Intimations of mortality
Lying in bed as the night middles, it comes once again, from left field quietly, yet at the speed of sound. I will die. I am overcome with an immense sadness at the prospect. I will not be here. All this will pass. Bibi will die. All those that I love will perish. The saddest music of a thought, like the lowest notes on a mighty cathedral organ, floods my being. The sound of death, like a warning from the other side, an invisible space that is not a space, where nothing lies.
Since the age of twelve I have regularly had this epiphany from beyond. It knocks me off my perch for days afterwards. All this will end. Nothing will last. I must die.
Some people say that it is irrational to fear death, as in death one is no-thing; and that the only rational response is to fear the process of dying. I'm not sure I agree. One might of course fear the process of dying (a prolonged illness, a murderous moment..) but surely, the deeper (and entirely rational) fear is that of non-being. Of all that is valued being undone. Of disappearance from the world, but the world carrying on. One fears death partly because one fears the realisation of one's own insignificance in the worldly scheme. Ultimately, as the buddhists have known for thousands of years, one fears death because one enters the world from the point of ego. Dissolve the ego into the world, and one dissolves the fear of non-being. So easy to think in the abstract, so difficult to practice every day.
What can come after the storm of such thoughts but music, dance, good food and laughter? Or perhaps a solitary walk in the woods or on the mountains..
10 comments:
Is it the End?
Without death, there is no life. Without life, there is no death. The two must be really be 1?
Spoken like a true atheist.
Beautiful meditation. It rings true: my mind has traveled the same circuits.
I'll give you a typical 'Nigerian' response:
"Since you've come to terms with your mortality, please hurry up and produce an offspring! That way, we would at least know you passed by here..."
Abi, Nigerians, I lie?
@Tade:
Na true you talk.
Still, isn't the rational behind the need for off-springs as prove as one's presence/existence coming from the ego?
just wondering...
Try reading C.S.Lewis' writings on the death of his wife. Makes you think about not only death but life in a different way.
produce a book, a work of art, partake in a revolution or something and then you are more likely to be assured of immortality than producing offsprings. Do we remember Charles Dickins', karl Marx's, Fanon's, sexy Che's etc. children? Or do we remember the Communist Manifesto, Oliver twist, wretched of the earth or the Cuban revolution?
I think immortality is more assured through works of creativity than children. Of course for those who want to achieve minor immortality then by all means having children can achieve that.
As a woman, i'd rather achieved immortality through acts of creativity and revolution than producing off-springs.
N
Anon N,
You are talking a lot of rubbish. Are you so having children is unimportant? i bet you are one of those raging feminist who cannot have children anyway.

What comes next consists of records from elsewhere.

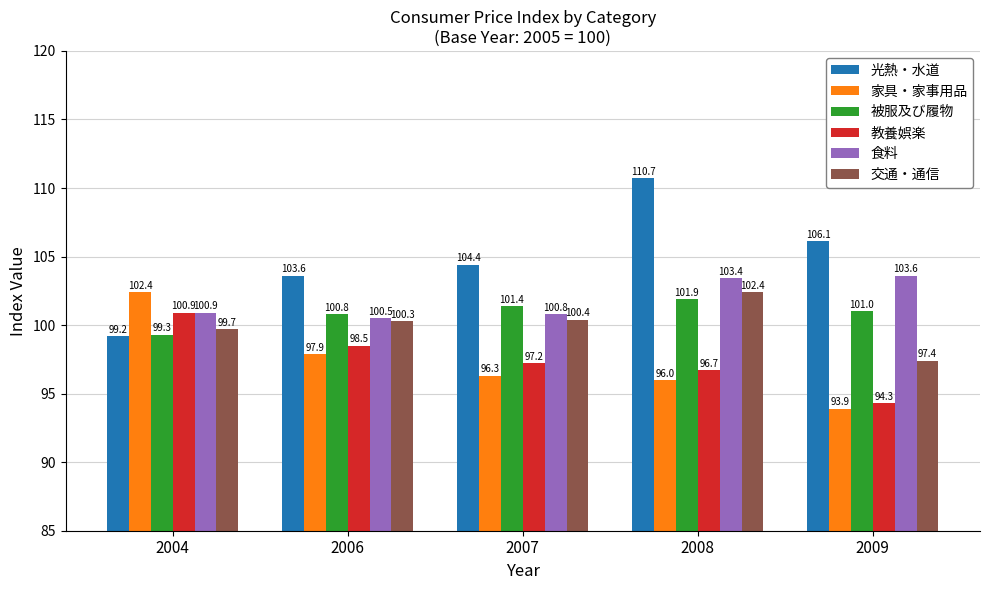

Reading left to right, extract all data points from this chart.

光熱・水道: 99.2	103.6	104.4	110.7	106.1
家具・家事用品: 102.4	97.9	96.3	96.0	93.9
被服及び履物: 99.3	100.8	101.4	101.9	101.0
教養娯楽: 100.9	98.5	97.2	96.7	94.3
食料: 100.9	100.5	100.8	103.4	103.6
交通・通信: 99.7	100.3	100.4	102.4	97.4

The greatest thing a woman can do is to produce as many offsprings as possible. Who does it matter that you only achieve minor immortality?
This has been a periodic struggle for me too; the thought coming in the middle of the night, and then the succession of other thoughts it generates. All I can say is that over the years you get more used to it, and even grateful, because it makes you live your life much more intentionally than those who don't consider these things. The best way I've found to deal with the immediate sadness or fear, though, is to come back to the moment and realize I am here now; this moment is full and beautiful; and life is a successions of such moments. We only die in one of them, unless we insist on dwelling in the thought of that final one. Like you say, intellectually possible, hard to practice - but worth trying to do. Empathy from me. You describe it all well.